▽
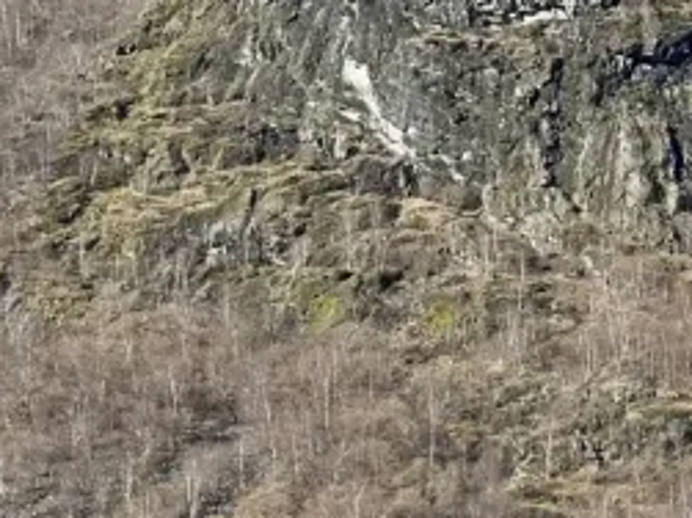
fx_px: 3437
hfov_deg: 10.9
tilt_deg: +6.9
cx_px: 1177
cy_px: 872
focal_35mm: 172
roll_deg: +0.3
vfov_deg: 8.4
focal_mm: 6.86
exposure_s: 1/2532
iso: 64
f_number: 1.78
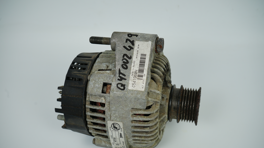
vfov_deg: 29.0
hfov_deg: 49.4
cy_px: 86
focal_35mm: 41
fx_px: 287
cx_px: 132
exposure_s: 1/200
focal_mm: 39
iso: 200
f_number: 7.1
△
AIM OF THE EXERCISE: Restate the full listing verbatim and drop every picture.

THE ANSWER:
fx_px: 3437
hfov_deg: 10.9
tilt_deg: +6.9
cx_px: 1177
cy_px: 872
focal_35mm: 172
roll_deg: +0.3
vfov_deg: 8.4
focal_mm: 6.86
exposure_s: 1/2532
iso: 64
f_number: 1.78
vfov_deg: 29.0
hfov_deg: 49.4
cy_px: 86
focal_35mm: 41
fx_px: 287
cx_px: 132
exposure_s: 1/200
focal_mm: 39
iso: 200
f_number: 7.1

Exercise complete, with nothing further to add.